The politics of Mettler’s film are more strictly environmental: the notion that human intervention can undo in a lifetime the ecosystems that have taken millions of years to evolve. But his film is more generally concerned with the gradual unfolding of ideas and visual images through time—that is, in the viewer’s mind. The End of Time is less interesting when offering explicit insights of commentators—including Mettler himself, who contributes a drawling, stoner-ish voiceover—than when letting images do the work, following digressive turns that don’t obviously build up to an essayistic argument but are immensely suggestive nonetheless.
A key figure in the Eighties “Ontario New Wave,” and sometime DP to Atom Egoyan, Mettler last ventured into this leisurely style of idea exploration in his three-hour philosophical travelogue Gambling, Gods and LSD (02). That film explored the human search for transcendence through such means as gaming, religion, and acid. This new, shorter film (109 minutes) is of a piece with its predecessor; it could have been called CERN, Ferns, and CGI. There’s a touch of the acid mindset here, certainly: towards the end, many of Mettler’s images come together in an abstract montaged freak-out that might have made a very effective credits sequence, but feels too trippily “heyy-wowww” when incorporated into the main body of the film. At moments, The End of Time come perilously close to a tone of nebulous new-age amazement, a touch too Koyaanisqatsian for comfort.

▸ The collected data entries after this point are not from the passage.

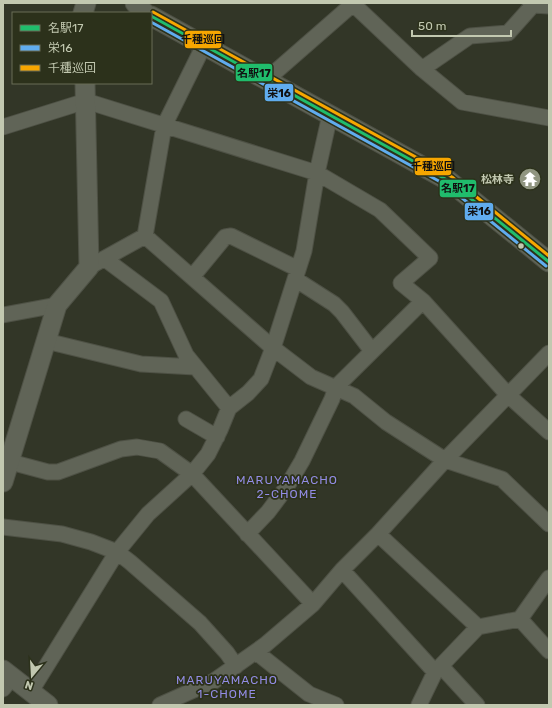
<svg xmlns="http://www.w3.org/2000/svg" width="552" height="708" viewBox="0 0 552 708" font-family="Rubik,'Noto Sans JP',sans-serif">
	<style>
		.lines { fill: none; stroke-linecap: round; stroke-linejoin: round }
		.minor-casing { stroke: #4e5145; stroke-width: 17 }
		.tertiary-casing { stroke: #4e5145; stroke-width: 21 }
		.minor { stroke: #606457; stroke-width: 15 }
		.tertiary { stroke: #606457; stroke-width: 19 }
		.bus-1-casing { stroke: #2c311b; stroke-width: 6 }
		.bus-2-casing { stroke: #2c311b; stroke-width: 6 }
		.bus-3-casing { stroke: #2c311b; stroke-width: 6 }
		.bus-1 { stroke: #20bc6c; stroke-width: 3 }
		.bus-2 { stroke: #60acee; stroke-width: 3 }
		.bus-3 { stroke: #f7a600; stroke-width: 3 }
		.bus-dot { fill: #c2c8b0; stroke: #2c311b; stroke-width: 1.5 }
		.labels { text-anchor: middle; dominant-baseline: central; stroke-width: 3.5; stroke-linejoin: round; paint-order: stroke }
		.poi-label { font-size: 11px; font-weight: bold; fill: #c2c8b0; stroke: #2c311b; text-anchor: end }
		.neighbourhood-label { font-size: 12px; letter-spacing: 1px; fill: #928ce4; stroke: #2c311b }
		.line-badge { stroke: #2c311b; stroke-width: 1.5 }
		.pale-badge-label { font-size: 11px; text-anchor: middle; font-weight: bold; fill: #111 }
	</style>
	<rect width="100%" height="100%" fill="#323627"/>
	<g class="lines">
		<!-- minor casing -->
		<g class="minor-casing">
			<path id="minor" d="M 352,3 L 422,69 L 462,102 L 549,118
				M 530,3 L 533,5 L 549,6
				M 422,69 L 470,36 L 508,33 L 533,5
				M 266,80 L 354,3
				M 3,127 L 86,101 L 317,173 L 380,210 L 430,258 L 401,283 L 423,301 L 508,395 L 549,432
				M 145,236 L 273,348 L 311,377 L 354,396 L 386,422 L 445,460 L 502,479 L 549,524
				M 105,259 L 161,301 L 186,355 L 229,408
				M 89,267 L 145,236 L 164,126 L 204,45
				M 192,277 L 225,237 L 231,236 L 298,269
				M 295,279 L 334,304 L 342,312 L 372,351
				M 3,315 L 57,305
				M 46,341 L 141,364 L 195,367
				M 186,419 L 217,437
				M 3,460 L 48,472 L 58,472 L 121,449 L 137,447 L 160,451 L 192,474 L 313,604
				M 3,527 L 62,534 L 91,542 L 117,552 L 130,562 L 200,623 L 227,653 L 236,666
				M 247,534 L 268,512 L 286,488 L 302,461 L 332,399 L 336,387 L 423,301
				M 378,534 L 478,627
				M 342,570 L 435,672
				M 520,619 L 549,651
				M 256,652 L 309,694 L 336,705
				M 441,666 L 477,705
				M 3,689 L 12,677
				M 31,691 L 117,552 L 148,514 L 192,474 L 208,454 L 220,430 L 229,408 L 248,393 L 261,379 L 273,348 L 304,251 L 317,173 L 330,115
				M 160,705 L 214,681 L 265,645 L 313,604 L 342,570 L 378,534 L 445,460 L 549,353
				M 419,705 L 435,672 L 478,627 L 520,619 L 549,578"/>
		</g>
		<!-- tertiary casing -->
		<g class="tertiary-casing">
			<path id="tertiary" d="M 135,3 L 145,13
				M 83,13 L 86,3
				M 151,16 L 449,181 L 549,262
				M 3,482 L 57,305 L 89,267 L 85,83
				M 3,670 L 48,705"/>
		</g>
		<!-- minor -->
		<use href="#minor" class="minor"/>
		<!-- tertiary -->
		<use href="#tertiary" class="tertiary"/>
		<!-- bus-1 casing -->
		<g class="bus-1-casing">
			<path id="bus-1" d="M 151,16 L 449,181 L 549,262"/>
		</g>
		<!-- bus-2 casing -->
		<g class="bus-2-casing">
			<path id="bus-2" d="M 151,22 L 446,185 L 546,266"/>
		</g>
		<!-- bus-3 casing -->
		<g class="bus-3-casing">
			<path id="bus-3" d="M 153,12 L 452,177 L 549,256"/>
		</g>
		<!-- bus-1 -->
		<use href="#bus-1" class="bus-1"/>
		<!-- bus-2 -->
		<use href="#bus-2" class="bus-2"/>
		<!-- bus-3 -->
		<use href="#bus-3" class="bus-3"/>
	</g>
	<!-- icons -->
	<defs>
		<g id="temple-disc" transform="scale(1.15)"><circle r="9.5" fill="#909580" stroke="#2c311b"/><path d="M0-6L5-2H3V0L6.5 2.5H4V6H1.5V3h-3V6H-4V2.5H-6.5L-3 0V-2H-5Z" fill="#fff"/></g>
	</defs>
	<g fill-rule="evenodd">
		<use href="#temple-disc" x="530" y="179"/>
	</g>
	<!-- markers -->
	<circle class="bus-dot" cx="521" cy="246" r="3.5"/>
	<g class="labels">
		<!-- poi labels -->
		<g class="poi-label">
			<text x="514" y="179">松林寺</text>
		</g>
		<!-- neighbourhood labels -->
		<g class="neighbourhood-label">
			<text x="287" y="480">MARUYAMACHO<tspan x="287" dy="14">2-CHOME</tspan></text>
			<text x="227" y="680">MARUYAMACHO<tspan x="227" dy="14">1-CHOME</tspan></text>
		</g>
	</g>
	<g class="line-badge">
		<rect x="184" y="30" width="38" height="19" rx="4" fill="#f7a600"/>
		<rect x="235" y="63" width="38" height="19" rx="4" fill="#20bc6c"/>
		<rect x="264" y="83" width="30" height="19" rx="4" fill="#60acee"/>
		<rect x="414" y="157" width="38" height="19" rx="4" fill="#f7a600"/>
		<rect x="439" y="179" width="38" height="19" rx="4" fill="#20bc6c"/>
		<rect x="464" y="202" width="30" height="19" rx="4" fill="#60acee"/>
	</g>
	<g class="pale-badge-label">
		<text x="203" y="43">千種巡回</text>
		<text x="254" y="77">名駅17</text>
		<text x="279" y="97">栄16</text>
		<text x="433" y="170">千種巡回</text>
		<text x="458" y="192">名駅17</text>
		<text x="479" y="215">栄16</text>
	</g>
	<!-- border -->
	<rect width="552" height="708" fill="none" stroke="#c2c8b0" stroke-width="8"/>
	<!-- legend -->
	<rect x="12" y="12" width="140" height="72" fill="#2c311b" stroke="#686d57"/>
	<rect x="20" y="25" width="20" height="6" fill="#20bc6c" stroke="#686d57"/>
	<text x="48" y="32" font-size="12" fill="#c2c8b0">名駅17</text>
	<rect x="20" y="45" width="20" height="6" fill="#60acee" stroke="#686d57"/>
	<text x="48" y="52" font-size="12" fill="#c2c8b0">栄16</text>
	<rect x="20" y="65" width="20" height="6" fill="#f7a600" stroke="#686d57"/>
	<text x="48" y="72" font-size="12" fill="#c2c8b0">千種巡回</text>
	<!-- north arrow -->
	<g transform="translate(32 676) rotate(198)" stroke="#2c311b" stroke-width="3" paint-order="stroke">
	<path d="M0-3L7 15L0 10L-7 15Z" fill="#c2c8b0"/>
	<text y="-6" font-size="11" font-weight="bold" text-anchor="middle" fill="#c2c8b0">N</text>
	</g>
	<!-- scale -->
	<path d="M412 30v6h99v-6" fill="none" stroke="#c2c8b0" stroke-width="2"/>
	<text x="418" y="30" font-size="12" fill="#c2c8b0" stroke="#2c311b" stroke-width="3" paint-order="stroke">50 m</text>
</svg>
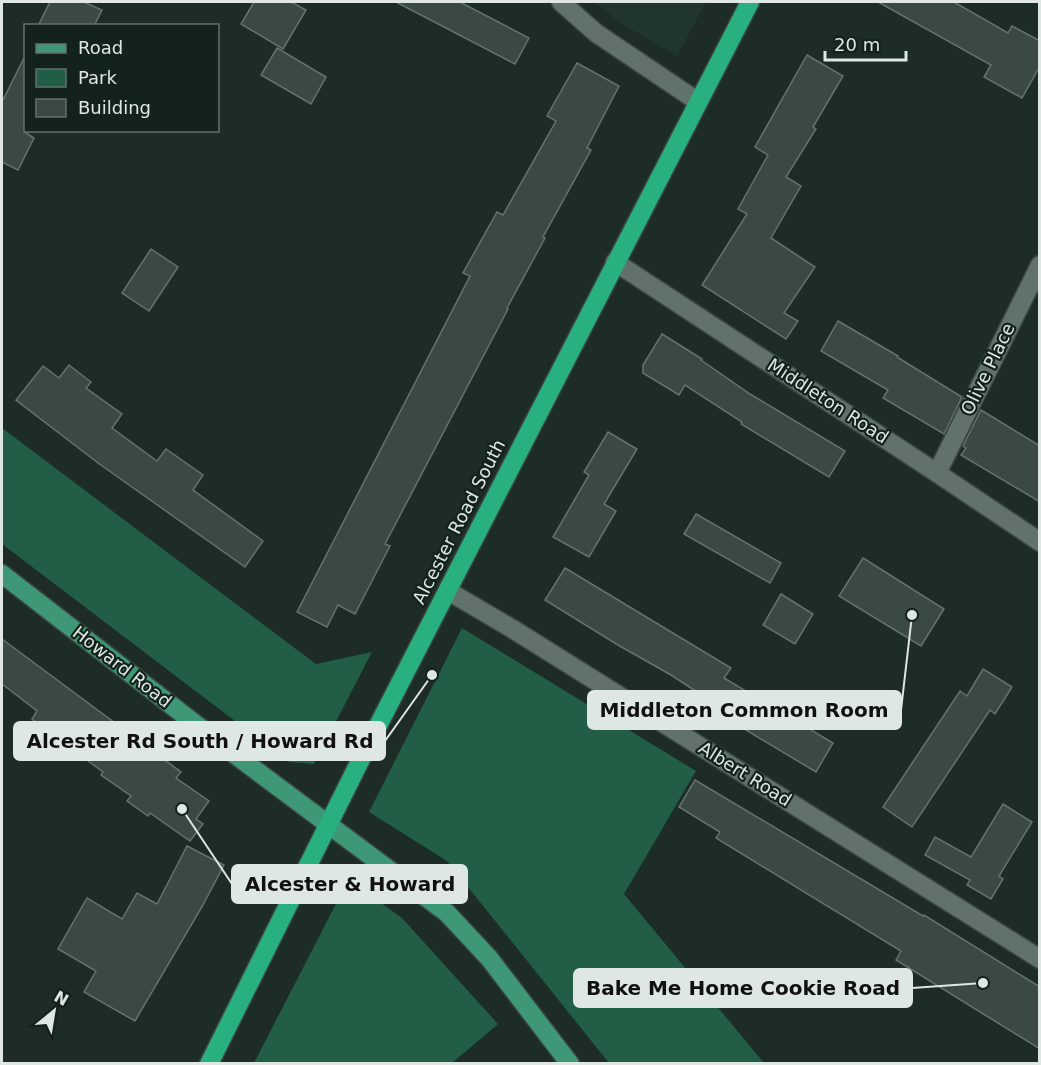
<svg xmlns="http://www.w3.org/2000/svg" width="1041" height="1065" viewBox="0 0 1041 1065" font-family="'DejaVu Sans',sans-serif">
<rect width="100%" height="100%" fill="#1d2c24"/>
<polygon fill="#20362c" points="594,2 706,2 677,56 622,24"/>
<g fill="#215e45">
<polygon points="2,428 316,664 372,652 314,764 289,762 2,544"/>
<polygon points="462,628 696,771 624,894 764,1063 609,1063 447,861 369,812"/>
<polygon points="360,888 402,918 498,1024 452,1063 254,1063 340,896"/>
</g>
<g fill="#3a4a42" stroke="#63746b" stroke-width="1.5">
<polygon points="50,2 84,2 102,10 94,26 38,26"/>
<polygon points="254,2 291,2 306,10 283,49 241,24"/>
<polygon points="396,2 460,2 529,38 515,64"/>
<polygon points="878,2 954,2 1008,33 1012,26 1040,41 1040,66 1022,98 984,77 991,65"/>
<polygon points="277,48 326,77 311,104 261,75"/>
<polygon points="26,54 26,133 34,138 18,170 2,162 2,102"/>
<polygon points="807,55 843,76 813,127 816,129 786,177 801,186 771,238 815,267 784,313 798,321 786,339 702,285 747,214 738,209 768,155 755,147"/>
<polygon points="577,63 619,86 587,148 591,150 543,237 545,238 507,308 508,309 385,544 390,546 355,614 338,605 327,627 297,612 470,276 463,273 497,212 503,215 556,121 547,116"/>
<polygon points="151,249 178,267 149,311 122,293"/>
<polygon points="838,321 898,356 897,357 962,397 944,434 883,398 888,390 821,351"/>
<polygon points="662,334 702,359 701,360 750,394 845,451 829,477 741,424 742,422 685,385 679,395 643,373 643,365"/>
<polygon points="69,365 91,382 86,388 122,414 112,428 157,461 166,449 203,475 193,490 263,541 245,567 98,463 16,400 43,366 59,378"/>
<polygon points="981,410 1040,446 1040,502 961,455 966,448 963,446"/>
<polygon points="608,432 637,449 604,504 616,511 589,557 553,537 589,475 584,472"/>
<polygon points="696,514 781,563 770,583 684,534"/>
<polygon points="863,558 944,609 921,646 839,596"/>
<polygon points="565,568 731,668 724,678 833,743 816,772 716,712 720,707 671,675 618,645 545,600"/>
<polygon points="781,594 813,614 795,644 763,625"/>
<polygon points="2,639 181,772 176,778 209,801 196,819 203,824 190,841 150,813 148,816 127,801 131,796 101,775 103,772 32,719 37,711 2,684"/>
<polygon points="983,669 1012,687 995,714 990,710 912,827 883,807 960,691 967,696"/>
<polygon points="695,780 923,916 924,915 1040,987 1040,1049 896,960 901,951 716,838 720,832 679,807"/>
<polygon points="1003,804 1032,822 999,876 1003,879 991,899 967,885 970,880 925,855 935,837 971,857"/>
<polygon points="187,846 224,865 203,905 135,1021 84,992 96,971 58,949 87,898 122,919 137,893 157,904"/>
</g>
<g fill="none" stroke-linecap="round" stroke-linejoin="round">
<defs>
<g id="street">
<polyline points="561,2 596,33 697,101"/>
<polyline points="615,262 937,473 1040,542"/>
<polyline points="937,473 1040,265"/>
<polyline points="448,591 511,628 1040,959"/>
</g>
<polyline id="primary" points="2,574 242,760 447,913 489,958 570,1064"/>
<polyline id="highway" points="209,1064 365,751 750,2"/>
</defs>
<use href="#street" stroke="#3a4740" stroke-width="21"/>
<use href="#primary" stroke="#3a4740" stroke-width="21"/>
<use href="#highway" stroke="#3a4740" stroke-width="21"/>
<use href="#street" stroke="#607269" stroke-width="18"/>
<use href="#primary" stroke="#3e9876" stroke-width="18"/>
<use href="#highway" stroke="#28b17f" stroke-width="18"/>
</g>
<g text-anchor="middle" stroke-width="4.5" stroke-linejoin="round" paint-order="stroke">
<g font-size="18" fill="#dee7e2" stroke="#13221b">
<text transform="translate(988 369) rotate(-64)" y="6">Olive Place</text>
<text transform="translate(828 401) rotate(33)" y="6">Middleton Road</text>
<text transform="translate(459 522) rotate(-63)" y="6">Alcester Road South</text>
<text transform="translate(122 667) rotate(38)" y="6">Howard Road</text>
<text transform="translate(745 774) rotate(32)" y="6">Albert Road</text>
</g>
</g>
<path fill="none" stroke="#dee7e2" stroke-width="2" d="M912 615L901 710M432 675L385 741M182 809L232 884M983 983L912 988"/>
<g fill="#dee7e2" stroke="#13221b" stroke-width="2">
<circle cx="912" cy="615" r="6"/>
<circle cx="432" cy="675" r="6"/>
<circle cx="182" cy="809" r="6"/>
<circle cx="983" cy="983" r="6"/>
</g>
<g fill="#dee7e2" stroke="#dee7e2" stroke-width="2">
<rect x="588" y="691" width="313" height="38" rx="6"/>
<rect x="14" y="722" width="371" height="38" rx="6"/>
<rect x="232" y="865" width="235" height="38" rx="6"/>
<rect x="574" y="969" width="338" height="38" rx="6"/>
</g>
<g font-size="20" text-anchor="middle" font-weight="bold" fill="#111">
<text x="744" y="717">Middleton Common Room</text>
<text x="200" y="748">Alcester Rd South / Howard Rd</text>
<text x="350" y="891">Alcester &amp; Howard</text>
<text x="743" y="995">Bake Me Home Cookie Road</text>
</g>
<rect width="1041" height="1065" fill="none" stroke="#dee7e2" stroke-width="6"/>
<rect x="24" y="24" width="195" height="108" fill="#13221b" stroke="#64716b" stroke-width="1.5"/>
<rect x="36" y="44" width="30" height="9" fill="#3e9876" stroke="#64716b" stroke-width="1.5"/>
<text x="78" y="54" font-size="18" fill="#dee7e2">Road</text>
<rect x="36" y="69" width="30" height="18" fill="#215e45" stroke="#64716b" stroke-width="1.5"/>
<text x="78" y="84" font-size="18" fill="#dee7e2">Park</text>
<rect x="36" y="99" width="30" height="18" fill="#3a4a42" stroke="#64716b" stroke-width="1.5"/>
<text x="78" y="114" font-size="18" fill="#dee7e2">Building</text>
<g transform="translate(54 1011) rotate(30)" stroke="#13221b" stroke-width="4.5" paint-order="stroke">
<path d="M0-4.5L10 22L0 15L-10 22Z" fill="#dee7e2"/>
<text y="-9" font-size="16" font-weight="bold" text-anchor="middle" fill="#dee7e2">N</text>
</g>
<path d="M825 51v9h81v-9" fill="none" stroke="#dee7e2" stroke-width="3"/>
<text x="834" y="51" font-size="18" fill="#dee7e2" stroke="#13221b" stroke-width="4.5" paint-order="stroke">20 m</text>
</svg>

But what I like about the film is that, by and large, it evades stating specifically what it’s about. The End of Time confirms its own argument that phenomena exist only insofar as human beings identify them, fix them with names. A commentator in Bhutan points out “In reality, there’s no such thing as time by itself”; and, if I understand right, the Higgs Boson only exists insofar it’s named as such, given classification as an observed object. This is only a film about the end of time if that’s what you choose to call it: you could equally see it as a picture of Mettler’s observational habits and his infectious curiosity about imponderables.
Of course, you might also conclude that this is “really” a film about film. One scientist here notes that the aim of particle physics is “to probe regions of time that we can’t actually see naturally”—something that has always been a specialist area of cinema’s expertise. We eventually learn what happened to Joe Kittinger: descending back to earth, he fell faster than the speed of sound, yet had the impression of being suspended, as though time had stopped. This paradox will be familiar to cinephiles from their own experience of the strange elasticity of cinematic time. Why can an eight-hour Lav Diaz film seem a relative breeze, while two hours watching Pacific Rim feel like untold eternities?